Smile (Horror, Thriller) [Based on Short Film] (2022)
Director: Parker Finn
Writer: Parker Finn (Based on Short Film by)
Stars: Sosie Bacon, Jessie T. Usher, Kyle Gallner, Caitlin Stasey
After witnessing a harrowing and bewildering suicide, Dr. Rose Cotter (Sosie Bacon) is haunted by disturbing imagery she cannot explain.
In his feature film debut, Parker Finn depicts a supernatural horror thriller tricking the mind of its main character. It is an adaptation of his own short story called ‘’Laura Hasn’t Slept’’ and was scheduled for release on the Paramount+ streaming service before opting for a theatrical release exclusively. The film is produced by Paramount Players and Temple Hill Entertainment while being distributed by Paramount Pictures.
On a routine day as a psychiatrist working in a ward, Dr.
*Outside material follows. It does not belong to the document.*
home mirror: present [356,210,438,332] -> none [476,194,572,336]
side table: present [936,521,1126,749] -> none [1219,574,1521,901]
Rose Cotter has an appointment with Lara Weaver (Caitlin Stasey), seemingly haunted by hallucinations that she claims pursue her. After only a couple of questions, the patient completely freaks out, leading Dr. Cotter to use the intercom for assistance; as she turns around looking for the patient, Lara appears right behind her with a wide grin on her face and commits suicide, leading to Dr. Cotter seeing the same haunting hallucinations her patient did.
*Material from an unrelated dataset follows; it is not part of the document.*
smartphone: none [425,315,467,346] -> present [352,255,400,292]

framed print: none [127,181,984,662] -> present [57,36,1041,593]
Seemingly inspired by typical 21st-century horror flicks, the intro sequence ‘’Smile’’ allows an early onset of creeping tension. As a viewer, you know something is on the way, despite the calm and controlled setting. Pressure reaches a boiling point as the audience is introduced to Stasey’s Lara; not only is she the poster girl, but she also features heavily in the trailer. Perhaps this is where the elaborate marketing of ‘’Smile’’ subtracts quality from the final product. Nevertheless, Lara is psychotic and seemingly has hallucinations in a segment that doesn’t take long to conclude. We’re left with some surprise as the poster child apparently ends her life, and for the rest of the film, we follow Sosie Bacon’s Rose Cotter, who’s now tormented by the same haunting entity Lara saw.
What it does manage is to retain a fair narrative progression, and the plot is easy to follow along with, too easy. If anything, it’s rarely distinctive enough. The frustratingly typical shock factor presented honestly does little to impress. Perhaps, the most hurtful is what’s meant to be creepy ends up comical, luckily not in the same way as 2020’s ‘ Fantasy Island’’ but bad enough to de-claw the feature as a whole. Much of the imagery within, such as the jump scares, are direct call-backs from ‘’The Ring’’, ‘’The Blair Witch Project’’, and ‘’Insidious’’ among others, although in more of a thriller approach.
Mentioning the specific genre, it continues spiralling down into a web of mysteries as Cotter discovers she’s simply one in a line of past victims. As previously said, it’s way too easy to follow, and narrative elements are heavily featured, creating a habit of over-explaining the fairly straightforward script. If there’s one thing I’d have to commend, it’d be Sosie Bacon and her increasingly frantic behaviour as her friends and family, apart from ex-fiancée Joel, struggle to believe her neurotic fantasies. ‘’Smile’’ isn’t the worst; it’s just over-marketed, over-told and much more obvious than it likes to think.
You’ll certainly be laughing a lot, but for the wrong reasons.